Chain of Survival in VF Sudden Cardiac Arrest

Chain of survival in VF sudden cardiac arrest

Chain of survival is used to illustrate the importance of timely actions for the survival of victims of sudden cardiac arrest due to ventricular fibrillation. The components of adult chain of survival as portrayed by the American Heart Association are:

  1. Early recognition of the emergency and activation of the emergency medical services or the local emergency medical response system.
  2. Early (immediate) cardiopulmonary resuscitation, by the bystander, which can double or triple the victim’s chance of survival in case of sudden cardiac arrest due to ventricular fibrillation.
  3. Early defibrillation with a shock delivered by a defibrillator – CPR with defibrillation within three to five minutes of collapse can lead to survival rates upto 75%.
  4. Early advanced life support and
  5. Post resuscitation care by healthcare providers
  6. Physical and emotional recovery was added by AHA in 2020.

It may be noted that a chain is as strong as its weakest link, thereby emphasizing the importance of each of the links!
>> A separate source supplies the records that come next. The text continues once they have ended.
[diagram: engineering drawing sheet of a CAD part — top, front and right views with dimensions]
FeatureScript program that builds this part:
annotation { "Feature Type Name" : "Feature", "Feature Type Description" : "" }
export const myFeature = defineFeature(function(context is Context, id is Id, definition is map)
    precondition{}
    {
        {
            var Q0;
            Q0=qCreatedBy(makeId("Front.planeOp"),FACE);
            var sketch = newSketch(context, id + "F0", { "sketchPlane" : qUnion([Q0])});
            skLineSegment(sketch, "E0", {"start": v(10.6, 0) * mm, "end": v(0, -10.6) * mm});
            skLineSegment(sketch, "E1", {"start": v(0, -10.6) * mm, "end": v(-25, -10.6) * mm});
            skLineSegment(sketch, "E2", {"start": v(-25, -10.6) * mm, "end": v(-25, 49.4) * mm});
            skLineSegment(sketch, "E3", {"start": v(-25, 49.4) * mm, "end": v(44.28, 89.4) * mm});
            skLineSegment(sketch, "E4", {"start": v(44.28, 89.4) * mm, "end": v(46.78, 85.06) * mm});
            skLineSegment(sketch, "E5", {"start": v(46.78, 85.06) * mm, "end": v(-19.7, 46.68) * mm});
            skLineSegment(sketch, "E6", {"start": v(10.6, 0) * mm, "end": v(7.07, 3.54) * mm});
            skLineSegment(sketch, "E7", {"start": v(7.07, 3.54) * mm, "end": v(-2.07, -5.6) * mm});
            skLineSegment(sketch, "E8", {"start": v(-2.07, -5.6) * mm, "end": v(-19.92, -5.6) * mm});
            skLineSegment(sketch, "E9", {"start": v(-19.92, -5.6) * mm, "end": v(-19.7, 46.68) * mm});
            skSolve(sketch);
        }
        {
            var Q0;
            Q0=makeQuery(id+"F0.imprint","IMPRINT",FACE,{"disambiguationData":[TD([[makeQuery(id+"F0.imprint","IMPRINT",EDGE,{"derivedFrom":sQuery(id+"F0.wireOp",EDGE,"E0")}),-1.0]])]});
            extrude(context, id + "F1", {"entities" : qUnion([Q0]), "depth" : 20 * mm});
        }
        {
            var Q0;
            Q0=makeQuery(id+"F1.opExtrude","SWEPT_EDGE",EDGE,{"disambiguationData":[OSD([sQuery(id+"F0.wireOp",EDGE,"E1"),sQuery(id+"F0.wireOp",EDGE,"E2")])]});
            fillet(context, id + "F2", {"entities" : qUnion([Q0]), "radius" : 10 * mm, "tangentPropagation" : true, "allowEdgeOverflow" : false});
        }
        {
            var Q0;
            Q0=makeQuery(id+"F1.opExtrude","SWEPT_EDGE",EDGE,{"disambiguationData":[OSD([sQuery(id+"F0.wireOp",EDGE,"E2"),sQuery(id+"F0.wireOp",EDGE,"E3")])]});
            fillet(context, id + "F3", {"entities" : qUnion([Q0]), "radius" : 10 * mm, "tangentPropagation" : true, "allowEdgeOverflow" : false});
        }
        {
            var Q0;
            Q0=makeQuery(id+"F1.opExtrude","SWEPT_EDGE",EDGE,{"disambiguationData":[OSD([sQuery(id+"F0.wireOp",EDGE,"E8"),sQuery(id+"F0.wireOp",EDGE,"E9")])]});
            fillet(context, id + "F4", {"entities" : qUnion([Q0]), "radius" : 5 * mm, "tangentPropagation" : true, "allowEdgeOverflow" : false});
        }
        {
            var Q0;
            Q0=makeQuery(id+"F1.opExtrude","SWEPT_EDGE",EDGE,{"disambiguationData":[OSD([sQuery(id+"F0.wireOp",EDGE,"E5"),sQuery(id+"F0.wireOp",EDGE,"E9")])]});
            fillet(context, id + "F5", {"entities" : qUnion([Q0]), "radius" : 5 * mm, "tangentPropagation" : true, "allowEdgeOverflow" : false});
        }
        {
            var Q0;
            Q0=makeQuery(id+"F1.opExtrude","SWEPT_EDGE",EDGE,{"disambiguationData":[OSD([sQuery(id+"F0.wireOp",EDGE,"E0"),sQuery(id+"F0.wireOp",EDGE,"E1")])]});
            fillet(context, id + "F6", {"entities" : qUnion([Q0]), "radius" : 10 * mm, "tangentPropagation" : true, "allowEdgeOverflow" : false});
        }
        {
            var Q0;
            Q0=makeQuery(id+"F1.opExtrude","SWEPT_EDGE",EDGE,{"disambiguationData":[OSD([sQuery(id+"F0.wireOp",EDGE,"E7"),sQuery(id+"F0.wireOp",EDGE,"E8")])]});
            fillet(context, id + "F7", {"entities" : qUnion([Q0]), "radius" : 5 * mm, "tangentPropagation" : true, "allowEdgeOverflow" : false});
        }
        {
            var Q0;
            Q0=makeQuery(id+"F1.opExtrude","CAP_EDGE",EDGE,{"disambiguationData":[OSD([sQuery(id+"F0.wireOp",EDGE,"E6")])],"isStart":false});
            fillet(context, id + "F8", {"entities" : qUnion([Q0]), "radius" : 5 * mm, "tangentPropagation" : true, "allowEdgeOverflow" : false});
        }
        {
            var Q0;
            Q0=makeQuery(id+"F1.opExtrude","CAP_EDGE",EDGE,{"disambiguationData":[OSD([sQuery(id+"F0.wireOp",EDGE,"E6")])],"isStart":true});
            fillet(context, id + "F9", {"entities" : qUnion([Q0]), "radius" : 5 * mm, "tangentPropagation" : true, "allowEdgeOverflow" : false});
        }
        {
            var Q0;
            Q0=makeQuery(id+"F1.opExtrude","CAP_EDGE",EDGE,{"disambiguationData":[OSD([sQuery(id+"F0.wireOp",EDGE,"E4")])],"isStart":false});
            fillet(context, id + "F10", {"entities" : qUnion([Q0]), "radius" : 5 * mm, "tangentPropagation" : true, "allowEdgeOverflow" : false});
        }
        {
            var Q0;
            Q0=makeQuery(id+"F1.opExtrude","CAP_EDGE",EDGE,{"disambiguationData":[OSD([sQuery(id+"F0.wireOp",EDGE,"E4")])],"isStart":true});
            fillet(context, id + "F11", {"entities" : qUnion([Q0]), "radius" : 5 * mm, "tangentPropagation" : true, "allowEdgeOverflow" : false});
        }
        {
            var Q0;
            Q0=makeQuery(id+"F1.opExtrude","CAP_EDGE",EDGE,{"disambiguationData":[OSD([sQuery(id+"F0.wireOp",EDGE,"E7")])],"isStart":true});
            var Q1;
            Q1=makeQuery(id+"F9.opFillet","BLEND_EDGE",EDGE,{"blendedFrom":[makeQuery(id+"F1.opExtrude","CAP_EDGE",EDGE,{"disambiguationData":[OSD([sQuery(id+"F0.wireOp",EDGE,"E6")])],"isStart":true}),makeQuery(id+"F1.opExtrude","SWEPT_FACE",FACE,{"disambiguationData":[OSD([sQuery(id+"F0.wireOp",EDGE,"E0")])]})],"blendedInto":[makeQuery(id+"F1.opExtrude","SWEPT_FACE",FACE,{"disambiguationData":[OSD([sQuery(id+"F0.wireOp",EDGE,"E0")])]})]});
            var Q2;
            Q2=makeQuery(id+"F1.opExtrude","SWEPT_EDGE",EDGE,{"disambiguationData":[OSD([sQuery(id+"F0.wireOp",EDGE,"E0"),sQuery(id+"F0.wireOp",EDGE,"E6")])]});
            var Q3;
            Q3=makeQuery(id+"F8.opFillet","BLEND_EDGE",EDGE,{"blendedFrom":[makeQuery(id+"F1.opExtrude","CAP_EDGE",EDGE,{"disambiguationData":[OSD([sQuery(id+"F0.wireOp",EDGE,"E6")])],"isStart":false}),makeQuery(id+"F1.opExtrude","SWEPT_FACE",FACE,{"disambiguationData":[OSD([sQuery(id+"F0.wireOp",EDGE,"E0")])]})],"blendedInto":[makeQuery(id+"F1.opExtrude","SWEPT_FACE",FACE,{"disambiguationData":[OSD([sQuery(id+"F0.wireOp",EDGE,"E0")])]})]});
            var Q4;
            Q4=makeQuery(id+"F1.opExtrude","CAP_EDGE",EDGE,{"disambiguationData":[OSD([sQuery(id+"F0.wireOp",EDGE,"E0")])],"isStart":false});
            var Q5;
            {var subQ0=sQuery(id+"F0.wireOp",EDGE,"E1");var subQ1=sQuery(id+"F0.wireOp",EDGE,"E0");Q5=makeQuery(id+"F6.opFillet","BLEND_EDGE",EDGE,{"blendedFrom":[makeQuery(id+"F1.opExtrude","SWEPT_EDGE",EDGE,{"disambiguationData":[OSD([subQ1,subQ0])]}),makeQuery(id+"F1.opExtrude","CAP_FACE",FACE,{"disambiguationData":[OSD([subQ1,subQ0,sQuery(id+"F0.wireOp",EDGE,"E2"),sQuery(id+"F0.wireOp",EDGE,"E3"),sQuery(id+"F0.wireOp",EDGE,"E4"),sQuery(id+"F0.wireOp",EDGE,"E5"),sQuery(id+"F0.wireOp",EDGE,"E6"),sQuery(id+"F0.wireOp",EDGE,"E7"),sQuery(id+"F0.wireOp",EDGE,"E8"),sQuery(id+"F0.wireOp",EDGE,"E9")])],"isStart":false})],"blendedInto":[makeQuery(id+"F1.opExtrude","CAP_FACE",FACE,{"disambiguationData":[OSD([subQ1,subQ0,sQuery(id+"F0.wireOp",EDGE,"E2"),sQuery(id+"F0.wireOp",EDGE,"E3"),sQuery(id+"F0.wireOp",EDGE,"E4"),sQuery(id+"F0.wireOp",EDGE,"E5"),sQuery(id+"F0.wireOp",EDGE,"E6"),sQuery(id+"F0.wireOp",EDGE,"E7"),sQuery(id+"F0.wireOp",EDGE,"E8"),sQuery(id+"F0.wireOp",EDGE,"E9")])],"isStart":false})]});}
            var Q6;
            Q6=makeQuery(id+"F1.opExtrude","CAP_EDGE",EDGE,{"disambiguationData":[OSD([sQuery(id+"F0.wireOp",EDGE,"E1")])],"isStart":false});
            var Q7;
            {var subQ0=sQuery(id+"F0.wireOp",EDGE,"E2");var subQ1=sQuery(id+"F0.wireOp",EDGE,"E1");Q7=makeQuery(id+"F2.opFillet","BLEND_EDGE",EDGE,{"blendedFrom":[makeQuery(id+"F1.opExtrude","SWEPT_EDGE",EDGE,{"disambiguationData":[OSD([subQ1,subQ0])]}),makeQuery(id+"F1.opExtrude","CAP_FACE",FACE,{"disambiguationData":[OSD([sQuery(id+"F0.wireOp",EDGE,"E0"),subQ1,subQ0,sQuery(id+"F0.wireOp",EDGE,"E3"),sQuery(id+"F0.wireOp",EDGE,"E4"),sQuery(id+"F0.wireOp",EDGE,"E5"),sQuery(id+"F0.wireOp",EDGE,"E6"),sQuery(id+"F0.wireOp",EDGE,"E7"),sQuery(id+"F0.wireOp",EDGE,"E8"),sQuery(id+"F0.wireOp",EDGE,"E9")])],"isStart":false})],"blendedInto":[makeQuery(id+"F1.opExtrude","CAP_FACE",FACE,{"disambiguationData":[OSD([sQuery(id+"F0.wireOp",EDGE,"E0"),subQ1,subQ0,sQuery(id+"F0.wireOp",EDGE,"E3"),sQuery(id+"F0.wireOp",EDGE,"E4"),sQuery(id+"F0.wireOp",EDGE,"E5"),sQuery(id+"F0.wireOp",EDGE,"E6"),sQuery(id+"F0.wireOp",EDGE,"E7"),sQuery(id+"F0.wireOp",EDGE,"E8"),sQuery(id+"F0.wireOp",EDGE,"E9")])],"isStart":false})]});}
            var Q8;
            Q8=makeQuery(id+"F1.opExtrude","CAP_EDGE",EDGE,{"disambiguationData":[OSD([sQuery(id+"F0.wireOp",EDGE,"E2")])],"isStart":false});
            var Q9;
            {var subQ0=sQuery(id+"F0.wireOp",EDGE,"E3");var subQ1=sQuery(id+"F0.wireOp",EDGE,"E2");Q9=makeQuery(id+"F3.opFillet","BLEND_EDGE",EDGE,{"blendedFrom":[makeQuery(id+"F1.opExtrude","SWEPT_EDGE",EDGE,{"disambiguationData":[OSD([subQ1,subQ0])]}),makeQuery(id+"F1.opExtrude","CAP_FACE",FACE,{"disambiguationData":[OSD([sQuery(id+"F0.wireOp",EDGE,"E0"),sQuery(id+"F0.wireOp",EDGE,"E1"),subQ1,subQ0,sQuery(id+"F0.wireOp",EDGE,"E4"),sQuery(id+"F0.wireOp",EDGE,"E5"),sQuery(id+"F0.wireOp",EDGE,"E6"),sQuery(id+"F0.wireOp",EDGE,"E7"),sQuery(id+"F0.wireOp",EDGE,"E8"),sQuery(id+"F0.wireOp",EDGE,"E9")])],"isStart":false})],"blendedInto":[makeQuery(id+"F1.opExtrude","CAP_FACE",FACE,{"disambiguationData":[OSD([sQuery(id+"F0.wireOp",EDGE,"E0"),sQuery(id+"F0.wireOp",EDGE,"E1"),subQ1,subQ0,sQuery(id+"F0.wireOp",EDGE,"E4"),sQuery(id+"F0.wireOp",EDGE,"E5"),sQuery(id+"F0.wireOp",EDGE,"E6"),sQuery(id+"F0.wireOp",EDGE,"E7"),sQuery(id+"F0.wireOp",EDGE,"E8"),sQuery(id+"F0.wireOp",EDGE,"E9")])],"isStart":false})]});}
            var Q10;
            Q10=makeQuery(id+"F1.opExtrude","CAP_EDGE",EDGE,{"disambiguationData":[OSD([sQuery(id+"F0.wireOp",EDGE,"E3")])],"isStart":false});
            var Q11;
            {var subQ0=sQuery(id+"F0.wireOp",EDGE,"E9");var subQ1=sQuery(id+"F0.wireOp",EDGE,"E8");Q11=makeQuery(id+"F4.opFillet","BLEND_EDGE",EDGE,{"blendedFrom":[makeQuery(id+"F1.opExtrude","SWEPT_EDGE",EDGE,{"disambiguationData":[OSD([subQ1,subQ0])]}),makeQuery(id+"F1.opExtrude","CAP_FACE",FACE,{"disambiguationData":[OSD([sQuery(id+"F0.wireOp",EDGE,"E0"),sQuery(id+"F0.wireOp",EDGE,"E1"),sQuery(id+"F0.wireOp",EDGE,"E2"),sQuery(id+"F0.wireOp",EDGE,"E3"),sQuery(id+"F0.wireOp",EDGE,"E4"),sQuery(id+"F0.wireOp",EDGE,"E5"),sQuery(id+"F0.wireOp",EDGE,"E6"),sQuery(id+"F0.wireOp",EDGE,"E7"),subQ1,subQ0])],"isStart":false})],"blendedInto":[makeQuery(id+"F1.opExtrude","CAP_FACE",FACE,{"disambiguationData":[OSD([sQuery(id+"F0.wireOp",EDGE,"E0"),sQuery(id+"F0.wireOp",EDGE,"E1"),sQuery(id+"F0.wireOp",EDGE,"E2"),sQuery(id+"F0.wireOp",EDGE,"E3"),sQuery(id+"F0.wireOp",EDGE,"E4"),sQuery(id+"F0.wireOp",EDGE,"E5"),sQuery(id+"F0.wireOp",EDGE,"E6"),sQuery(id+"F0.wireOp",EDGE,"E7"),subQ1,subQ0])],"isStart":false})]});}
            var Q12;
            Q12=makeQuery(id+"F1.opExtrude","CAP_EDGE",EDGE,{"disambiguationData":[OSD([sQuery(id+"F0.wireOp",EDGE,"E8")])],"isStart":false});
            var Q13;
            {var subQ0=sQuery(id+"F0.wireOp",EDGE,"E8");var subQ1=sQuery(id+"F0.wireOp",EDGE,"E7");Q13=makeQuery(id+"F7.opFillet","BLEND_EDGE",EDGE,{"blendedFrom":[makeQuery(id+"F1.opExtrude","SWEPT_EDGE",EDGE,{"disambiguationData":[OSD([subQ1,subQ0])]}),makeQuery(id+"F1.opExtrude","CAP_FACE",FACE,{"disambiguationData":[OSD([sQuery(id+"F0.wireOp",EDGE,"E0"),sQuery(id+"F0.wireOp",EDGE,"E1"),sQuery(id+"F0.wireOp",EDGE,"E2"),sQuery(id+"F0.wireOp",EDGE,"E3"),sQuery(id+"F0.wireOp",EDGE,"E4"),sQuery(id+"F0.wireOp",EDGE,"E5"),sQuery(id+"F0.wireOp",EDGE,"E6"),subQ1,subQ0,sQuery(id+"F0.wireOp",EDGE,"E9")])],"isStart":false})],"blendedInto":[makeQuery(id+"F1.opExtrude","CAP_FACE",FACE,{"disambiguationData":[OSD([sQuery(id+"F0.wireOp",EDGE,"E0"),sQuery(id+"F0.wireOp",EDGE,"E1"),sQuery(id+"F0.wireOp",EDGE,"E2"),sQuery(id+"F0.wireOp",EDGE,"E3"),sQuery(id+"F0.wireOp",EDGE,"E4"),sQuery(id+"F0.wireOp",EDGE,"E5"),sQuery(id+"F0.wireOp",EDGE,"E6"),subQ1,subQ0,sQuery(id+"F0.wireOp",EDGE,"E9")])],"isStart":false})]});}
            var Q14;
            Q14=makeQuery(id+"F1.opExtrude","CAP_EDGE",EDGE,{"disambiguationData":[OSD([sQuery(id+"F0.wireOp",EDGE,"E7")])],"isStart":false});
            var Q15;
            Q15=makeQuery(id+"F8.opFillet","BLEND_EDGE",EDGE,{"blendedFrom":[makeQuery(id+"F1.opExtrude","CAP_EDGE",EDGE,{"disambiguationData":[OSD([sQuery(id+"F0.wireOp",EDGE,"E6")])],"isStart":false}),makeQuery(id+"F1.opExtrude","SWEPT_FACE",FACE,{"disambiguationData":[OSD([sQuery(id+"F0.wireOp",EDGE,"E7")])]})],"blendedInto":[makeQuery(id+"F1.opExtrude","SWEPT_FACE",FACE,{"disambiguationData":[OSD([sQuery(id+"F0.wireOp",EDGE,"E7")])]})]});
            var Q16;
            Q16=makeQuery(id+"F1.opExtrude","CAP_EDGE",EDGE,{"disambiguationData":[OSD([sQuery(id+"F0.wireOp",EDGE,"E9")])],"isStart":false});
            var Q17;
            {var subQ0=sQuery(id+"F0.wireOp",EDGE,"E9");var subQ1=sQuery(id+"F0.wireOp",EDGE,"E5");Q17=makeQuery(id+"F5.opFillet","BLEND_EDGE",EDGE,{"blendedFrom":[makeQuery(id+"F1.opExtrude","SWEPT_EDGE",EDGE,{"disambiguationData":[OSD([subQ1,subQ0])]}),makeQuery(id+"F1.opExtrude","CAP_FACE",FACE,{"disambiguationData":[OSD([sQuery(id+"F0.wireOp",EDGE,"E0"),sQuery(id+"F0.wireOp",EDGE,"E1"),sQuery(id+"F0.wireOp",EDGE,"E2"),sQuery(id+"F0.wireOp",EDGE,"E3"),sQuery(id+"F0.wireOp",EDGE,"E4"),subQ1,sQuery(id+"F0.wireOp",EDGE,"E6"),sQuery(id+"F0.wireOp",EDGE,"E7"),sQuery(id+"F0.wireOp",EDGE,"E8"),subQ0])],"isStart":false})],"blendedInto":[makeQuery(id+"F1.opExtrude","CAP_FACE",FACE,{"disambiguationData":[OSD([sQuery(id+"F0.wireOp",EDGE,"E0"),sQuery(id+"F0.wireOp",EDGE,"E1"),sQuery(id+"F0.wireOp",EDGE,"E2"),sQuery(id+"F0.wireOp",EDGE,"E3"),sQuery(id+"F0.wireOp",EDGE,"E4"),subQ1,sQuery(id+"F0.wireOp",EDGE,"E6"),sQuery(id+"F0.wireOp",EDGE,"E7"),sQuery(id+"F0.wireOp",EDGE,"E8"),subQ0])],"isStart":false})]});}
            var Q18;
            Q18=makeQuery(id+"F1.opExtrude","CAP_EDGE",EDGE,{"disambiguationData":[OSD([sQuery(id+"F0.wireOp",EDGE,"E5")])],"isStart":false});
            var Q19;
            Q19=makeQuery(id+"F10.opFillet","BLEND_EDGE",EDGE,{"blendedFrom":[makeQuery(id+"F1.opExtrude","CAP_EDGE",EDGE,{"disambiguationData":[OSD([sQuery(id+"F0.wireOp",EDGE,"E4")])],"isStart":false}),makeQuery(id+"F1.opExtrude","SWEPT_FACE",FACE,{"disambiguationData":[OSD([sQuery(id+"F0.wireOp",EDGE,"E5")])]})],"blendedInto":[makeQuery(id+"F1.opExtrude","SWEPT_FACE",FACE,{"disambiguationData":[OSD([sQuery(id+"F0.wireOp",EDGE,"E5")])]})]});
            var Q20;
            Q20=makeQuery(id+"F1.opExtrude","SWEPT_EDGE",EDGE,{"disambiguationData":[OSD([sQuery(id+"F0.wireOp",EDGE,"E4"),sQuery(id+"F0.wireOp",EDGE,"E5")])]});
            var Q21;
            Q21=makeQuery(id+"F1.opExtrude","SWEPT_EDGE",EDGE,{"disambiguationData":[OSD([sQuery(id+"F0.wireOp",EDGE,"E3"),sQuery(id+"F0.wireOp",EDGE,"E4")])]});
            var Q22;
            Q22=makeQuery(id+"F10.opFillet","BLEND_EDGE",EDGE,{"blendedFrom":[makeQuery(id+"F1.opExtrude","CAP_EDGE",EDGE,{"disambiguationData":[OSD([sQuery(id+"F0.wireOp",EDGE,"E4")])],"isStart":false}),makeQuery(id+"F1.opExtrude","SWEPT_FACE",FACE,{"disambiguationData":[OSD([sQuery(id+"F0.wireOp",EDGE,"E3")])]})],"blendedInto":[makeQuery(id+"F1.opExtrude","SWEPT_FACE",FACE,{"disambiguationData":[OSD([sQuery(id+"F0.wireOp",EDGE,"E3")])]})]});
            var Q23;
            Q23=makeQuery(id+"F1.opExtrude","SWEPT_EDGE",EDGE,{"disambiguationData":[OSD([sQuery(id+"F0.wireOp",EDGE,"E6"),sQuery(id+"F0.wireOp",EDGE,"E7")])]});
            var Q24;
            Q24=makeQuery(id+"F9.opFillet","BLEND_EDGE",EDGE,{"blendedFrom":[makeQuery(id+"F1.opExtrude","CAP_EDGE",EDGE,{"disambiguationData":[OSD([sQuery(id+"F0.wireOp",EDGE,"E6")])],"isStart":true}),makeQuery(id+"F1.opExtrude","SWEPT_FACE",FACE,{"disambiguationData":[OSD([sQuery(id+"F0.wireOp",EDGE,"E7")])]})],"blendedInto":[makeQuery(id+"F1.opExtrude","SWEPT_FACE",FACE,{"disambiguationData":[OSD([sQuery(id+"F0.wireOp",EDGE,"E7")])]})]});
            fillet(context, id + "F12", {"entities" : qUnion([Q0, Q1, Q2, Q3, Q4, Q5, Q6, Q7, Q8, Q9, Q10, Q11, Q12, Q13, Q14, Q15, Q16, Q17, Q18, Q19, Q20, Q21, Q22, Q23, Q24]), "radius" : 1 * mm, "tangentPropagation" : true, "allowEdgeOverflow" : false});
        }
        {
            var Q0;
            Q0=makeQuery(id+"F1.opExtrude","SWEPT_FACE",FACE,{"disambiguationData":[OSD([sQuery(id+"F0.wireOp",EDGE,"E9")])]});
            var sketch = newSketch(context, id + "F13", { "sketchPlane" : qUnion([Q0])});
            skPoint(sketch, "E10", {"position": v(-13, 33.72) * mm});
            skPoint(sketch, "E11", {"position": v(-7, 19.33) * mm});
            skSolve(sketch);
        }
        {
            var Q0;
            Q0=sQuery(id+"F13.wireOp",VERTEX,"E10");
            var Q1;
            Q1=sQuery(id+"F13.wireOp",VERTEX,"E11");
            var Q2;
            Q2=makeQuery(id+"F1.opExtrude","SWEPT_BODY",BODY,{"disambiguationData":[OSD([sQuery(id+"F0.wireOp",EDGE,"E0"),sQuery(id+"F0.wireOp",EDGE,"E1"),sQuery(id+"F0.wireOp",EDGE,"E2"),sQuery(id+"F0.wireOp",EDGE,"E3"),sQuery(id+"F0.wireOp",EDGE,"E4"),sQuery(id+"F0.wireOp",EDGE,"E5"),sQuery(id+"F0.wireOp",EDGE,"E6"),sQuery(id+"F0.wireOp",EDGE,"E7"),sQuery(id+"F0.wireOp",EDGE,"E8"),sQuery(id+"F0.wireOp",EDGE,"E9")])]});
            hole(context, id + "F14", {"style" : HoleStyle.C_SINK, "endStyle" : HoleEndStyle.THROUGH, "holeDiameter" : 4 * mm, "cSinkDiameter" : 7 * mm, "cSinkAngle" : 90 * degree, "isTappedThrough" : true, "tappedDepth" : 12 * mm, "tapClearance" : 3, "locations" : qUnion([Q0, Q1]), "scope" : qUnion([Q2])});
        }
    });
With the availability of automated external defibrillators (AED) in public places, bystanders can perform three of the initial links in the chain of survival. Since the arrival of emergency medical service is likely to delayed beyond the time window for useful CPR, bystander initiated CPR is the factor likely to determine survival. CPR provides a small but critical amount of circulation to the vital organs: heart and brain. The chance of VF being present at the time of availability of defibrillation from the emergency medical services is increased by CPR. Please note that the heart should be viable for spontaneous rhythm to get initiated by the natural pacemakers of the heart after defibrillation. Even if the rhythm is re-established, effective perfusion may not occur in the initial few minutes, mandating ongoing CPR. Only 25 to 40% may have an organized rhythm in the immediate post defibrillation period, again highlighting the need for ongoing CPR after defibrillation, even prior to a rhythm check, which obviously needs a suspension of CPR.